June 23, 2015

Debbie Christensen, Systems Engineer

DoxTek, Inc.

What is the difference between Business Process Management (BPM) and Workflow? Your initial reaction might be, “this is a trick question, right?” If you would like to learn about opportunities to improve business organization and response to customers, continue to follow along!

Although these terms are often used interchangeably, they are separate entities. To make matters even more confusing, software suites offering workflow design may market itself as BPM, and vice-versa.

To illustrate the difference, I am going to share a metaphor. Take, for instance, the construction of a new building. There are various plans involved in a construction project: electrical, plumbing, framing, and the foundation, among others. I think of a workflow as the actions it takes to complete the work described within any specific set of plans.

In other words, a workflow is a set of activities and rules designed to ensure that a given task is completed, or, at the very least, moved from one state to another. In software, it usually includes manual as well as automated tasks to ensure all necessary steps are followed to accomplish a defined objective.

For a simplified accounts payable process, this might mean that when an invoice is received it is first routed to the correct person for approval, and then to accounting for payment. For an accounts receivable process, the workflow would consist of comparing a payment received with outstanding invoices in the accounting system, posting the payment to the correct account, and then depositing the check. In both instances, the workflows would likely include contingencies for when the payment or invoice are wrong or not approved, as well as a mechanism for reminding the people involved in the process to take action as needed. In either case, the goal is the same: to complete a specific task.

So, how does that definition differ from Business Process Management? Going back to the construction metaphor, the BPM would be the job that the general contractor performs. He or she isn’t just concerned with the accomplishment of a single process, but the entire construction. A skilled general contractor will also want to ensure that the construction is high quality, as well as within budget.

Likewise, BPM is concerned with the overall picture of a business’ processes as whole, and whether any aspect is not working, is too expensive, or could simply be made better. BPM software provides the tools to help design, measure, analyze, improve, standardize, and restructure the processes to help an organization run as optimally as possible.
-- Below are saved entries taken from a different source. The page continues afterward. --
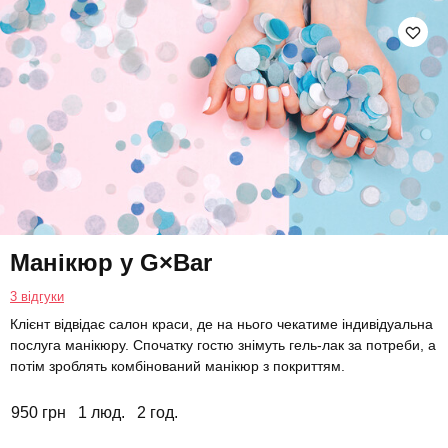
Манікюр у G×Bar
3 відгуки
Клієнт відвідає салон краси, де на нього чекатиме індивідуальна
послуга манікюру. Спочатку гостю знімуть гель-лак за потреби, а
потім зроблять комбінований манікюр з покриттям.
950 грн
1 люд.
2 год.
A big part of the optimization within BPM is the use of well designed – you guessed it – workflows!  (Hence the relationship, and confusion, between the two). Workflows ensure standardization of tasks, and if well implemented, should remove a great deal of human error to which most manual tasks are prone.  BPM can, not only be used to design those workflows, but to measure and analyze the effectiveness of each, and how they interact with each other.  If necessary, BPM can also be used to re-engineer pieces that aren’t working well or remove pieces that are no longer needed.

To top it all, BPM software is generally designed to integrate with other enterprise applications, giving an organization even broader visibility into its processes, and allowing the users faster access to information outside the BPM software itself.